Monday of the Twenty-seventh Week in Ordinary Time
In distress I cried out to the Lord.
From the midst of the netherworld I begged. For you hurled me into the deep,
I was submerged.
The waters swirled around me, endangering me. I was enveloped by the abyss.
Down I descended, the gates of the netherworld closing behind me forever.
You rescued my life from the pit, O my God.
~ Jonah 2:3-10
“Life’s the pits!” This slang expression originated on the college scene in the 1950s and really took off when it was commonly expressed by TVs “Rhoda” in the 1970s.
Cultural reference to “pits” is widely found: trading pit, pit bull, armpit, cockpit, money-pit, mosh pit, pitfall, pit-viper, ash-pit, cesspit, coal pit.
The late Supreme Court Justice, Louis Brandeis, said to his easily frustrated daughter, “My dear, if you would only recognize that life is difficult, things would be so much easier for you.” Sort of, “Yes, life can be the pits, it is now and ever shall be. So why not simply do the best you can and accept with gratitude the good that does come your way?”
I would tell my students over the years something that took me years to learn: “life is hard…for everybody.” The boys seemed surprised by that. There’s something freeing about it, a “letting go” of unreasonable expectation that life is supposed to be easy, uncluttered, smooth — that there is some kind of eventual landing place where everything comes together and we can take a deep breath because we have finally arrived. Such a place does not exist this side of the Pearly Gates.
Our cultural use of “the pits” is only a shadow of what is found in our readings today from Jonah. In the 1st reading and the responsorial taken from the prophet, “the pit” is akin to the pit of hell, the domain of evil spirits, anything devoid of God. A way of despair — much more than the unfairness of life.

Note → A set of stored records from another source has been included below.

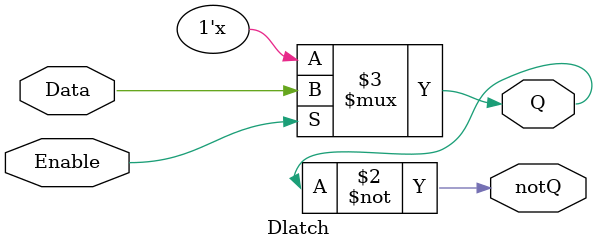
<source format=v>
`timescale 1ns / 1ps


module Dlatch(
    input Data,
    input Enable,
    output reg Q,
    output notQ
    );

    always @ (Data, Enable) begin //on data or enable change this begin
        if(Enable)
            Q <= Data;
     end
        assign notQ = ~Q; //this doesnt cause problems as until Q is called for the first time it is a invalid state
          
endmodule

</source>
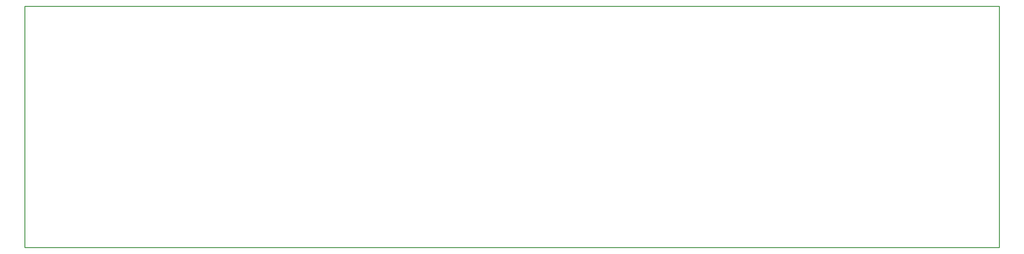
<source format=gko>
G04 Layer: BoardOutlineLayer*
G04 EasyEDA v6.5.43, 2024-07-17 01:33:45*
G04 cb6e2e9fbd21486d88ae5690d2d3dc00,10*
G04 Gerber Generator version 0.2*
G04 Scale: 100 percent, Rotated: No, Reflected: No *
G04 Dimensions in inches *
G04 leading zeros omitted , absolute positions ,3 integer and 6 decimal *
%FSLAX36Y36*%
%MOIN*%

%ADD10C,0.0100*%
D10*
X0Y2040000D02*
G01*
X0Y2040300D01*
X0Y2700000D01*
X10900000Y2700000D01*
X10900000Y0D01*
X0Y0D01*
X0Y2040300D01*
X0Y2040000D01*

%LPD*%
M02*

</source>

The good news and great grace of the Incarnation is that, in Jesus, God entered our humanity, experiencing these things. Because Christ, the light of the world, is our eternal light, the darkness flees before him. In him “the pits” are but a moment's inconvenience. And by the light of our baptisms and the living out of our baptisms we have been enveloped in that same light so as to dissipate “the pits'' for others.